▸ **WHAT NEEDS TO BE DONE**: Count how many lines below include the string "volume", and give that number without anything else.

─── INPUT MATERIAL

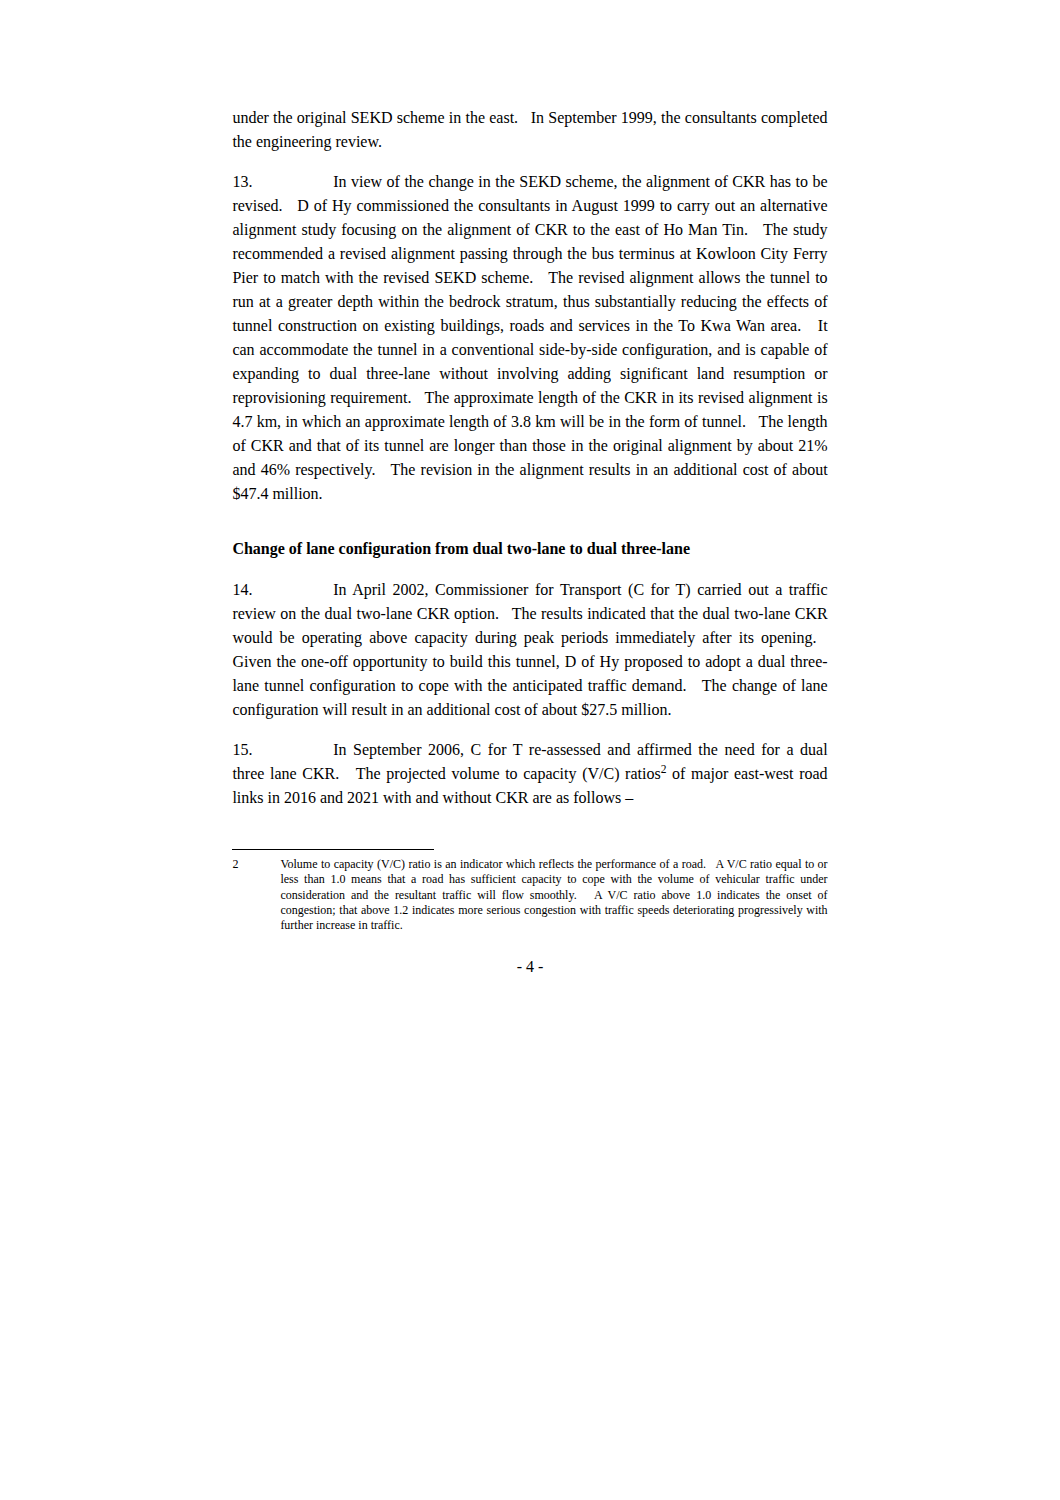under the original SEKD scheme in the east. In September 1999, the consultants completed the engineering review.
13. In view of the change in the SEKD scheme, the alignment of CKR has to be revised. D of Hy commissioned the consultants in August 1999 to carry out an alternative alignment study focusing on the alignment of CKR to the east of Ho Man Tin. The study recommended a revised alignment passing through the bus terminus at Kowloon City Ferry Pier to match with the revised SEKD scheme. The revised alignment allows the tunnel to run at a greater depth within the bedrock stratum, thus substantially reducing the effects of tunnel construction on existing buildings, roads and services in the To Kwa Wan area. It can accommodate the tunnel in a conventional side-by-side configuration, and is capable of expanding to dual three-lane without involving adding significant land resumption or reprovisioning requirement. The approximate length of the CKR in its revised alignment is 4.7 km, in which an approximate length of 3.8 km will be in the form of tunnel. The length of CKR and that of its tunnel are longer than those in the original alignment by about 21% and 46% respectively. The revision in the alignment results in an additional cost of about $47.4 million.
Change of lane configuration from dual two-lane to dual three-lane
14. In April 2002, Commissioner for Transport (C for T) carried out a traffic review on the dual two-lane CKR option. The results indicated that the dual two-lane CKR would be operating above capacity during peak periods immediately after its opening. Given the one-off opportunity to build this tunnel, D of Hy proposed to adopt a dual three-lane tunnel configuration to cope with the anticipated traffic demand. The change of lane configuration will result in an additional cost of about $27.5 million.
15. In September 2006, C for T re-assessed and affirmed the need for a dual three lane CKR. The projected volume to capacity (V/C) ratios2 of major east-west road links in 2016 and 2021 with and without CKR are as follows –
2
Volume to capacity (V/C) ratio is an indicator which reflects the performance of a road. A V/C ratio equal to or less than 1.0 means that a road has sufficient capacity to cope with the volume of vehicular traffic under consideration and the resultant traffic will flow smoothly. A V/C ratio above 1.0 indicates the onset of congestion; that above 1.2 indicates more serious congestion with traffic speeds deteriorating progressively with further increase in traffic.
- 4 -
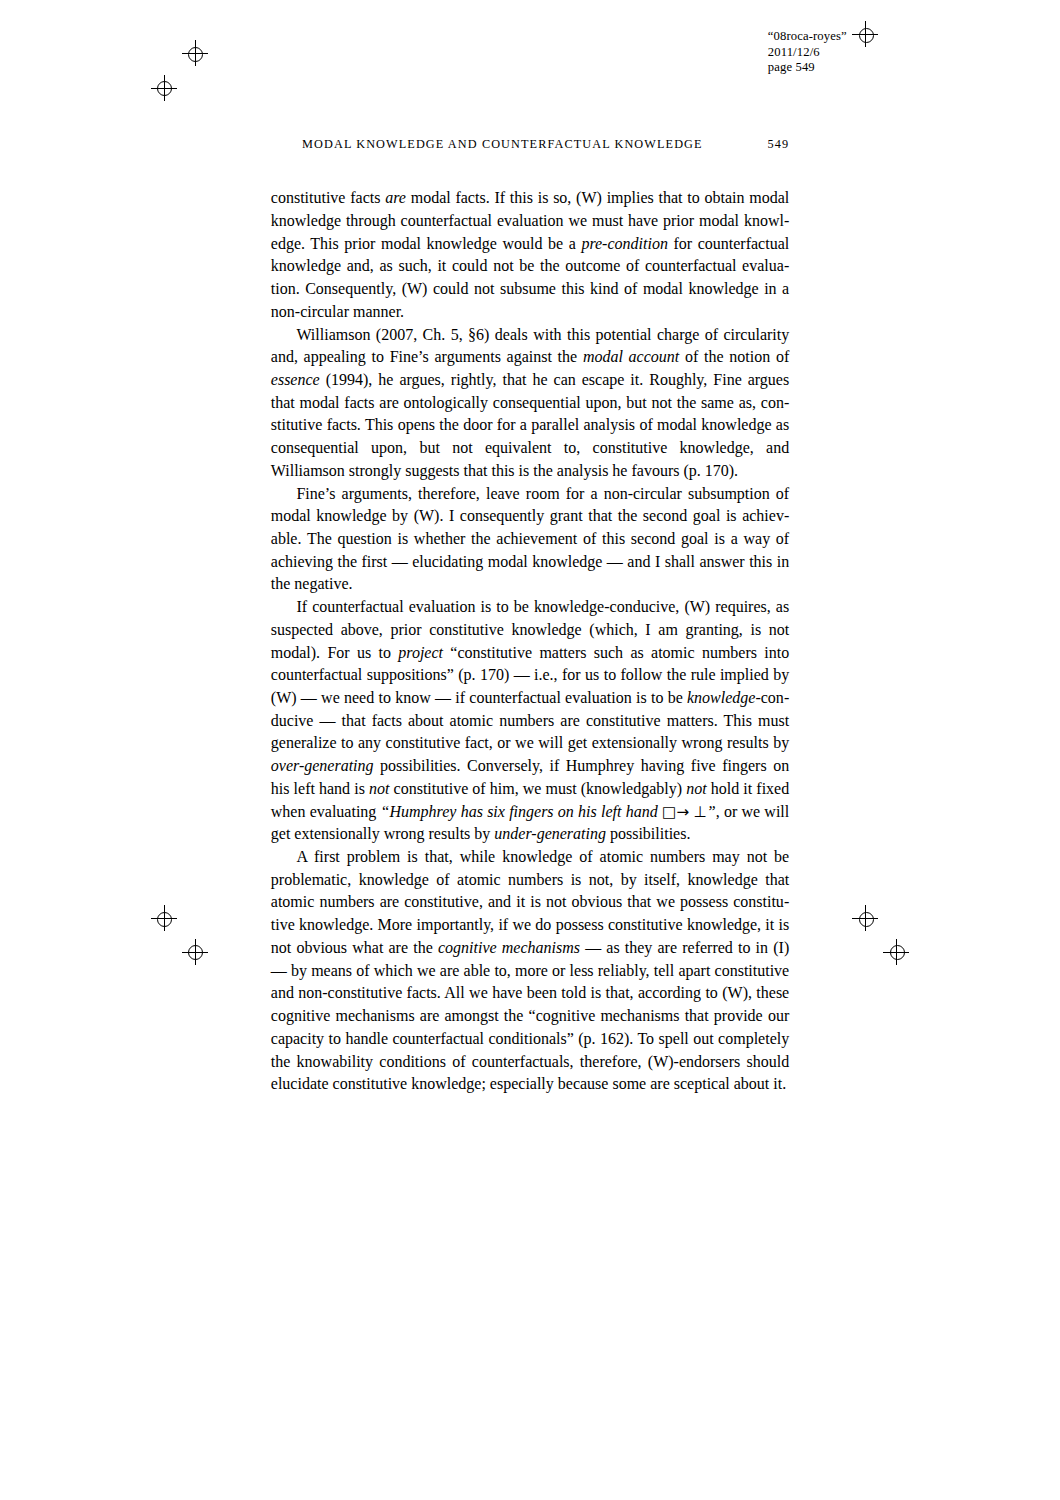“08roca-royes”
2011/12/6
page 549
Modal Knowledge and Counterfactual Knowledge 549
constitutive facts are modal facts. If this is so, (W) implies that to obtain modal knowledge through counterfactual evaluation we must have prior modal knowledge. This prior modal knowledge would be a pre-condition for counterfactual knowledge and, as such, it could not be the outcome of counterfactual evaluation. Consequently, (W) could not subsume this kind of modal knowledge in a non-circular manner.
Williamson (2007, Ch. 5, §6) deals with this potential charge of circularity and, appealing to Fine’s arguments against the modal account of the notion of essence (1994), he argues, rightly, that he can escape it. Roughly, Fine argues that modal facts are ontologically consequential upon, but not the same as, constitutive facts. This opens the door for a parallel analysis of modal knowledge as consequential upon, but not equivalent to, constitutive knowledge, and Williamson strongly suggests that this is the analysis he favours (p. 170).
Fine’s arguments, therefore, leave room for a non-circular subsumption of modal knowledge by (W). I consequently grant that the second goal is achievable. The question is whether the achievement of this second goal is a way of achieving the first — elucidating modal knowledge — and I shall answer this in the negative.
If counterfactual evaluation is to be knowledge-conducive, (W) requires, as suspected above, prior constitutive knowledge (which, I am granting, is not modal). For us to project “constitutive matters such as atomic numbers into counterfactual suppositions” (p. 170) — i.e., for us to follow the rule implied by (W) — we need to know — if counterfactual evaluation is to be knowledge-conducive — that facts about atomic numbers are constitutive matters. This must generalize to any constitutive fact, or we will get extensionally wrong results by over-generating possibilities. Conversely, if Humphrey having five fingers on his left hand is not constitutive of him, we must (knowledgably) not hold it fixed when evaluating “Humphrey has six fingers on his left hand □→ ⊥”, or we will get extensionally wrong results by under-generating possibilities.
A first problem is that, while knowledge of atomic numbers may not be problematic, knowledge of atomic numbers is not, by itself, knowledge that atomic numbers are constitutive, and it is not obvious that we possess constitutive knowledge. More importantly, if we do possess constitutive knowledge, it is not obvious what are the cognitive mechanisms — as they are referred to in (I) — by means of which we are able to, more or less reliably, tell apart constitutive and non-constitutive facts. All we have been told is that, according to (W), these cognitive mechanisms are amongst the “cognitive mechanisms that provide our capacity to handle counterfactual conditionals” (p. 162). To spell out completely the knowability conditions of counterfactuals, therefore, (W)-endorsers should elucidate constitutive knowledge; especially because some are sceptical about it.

──────

▸ **ANSWER TO THIS TASK**: 2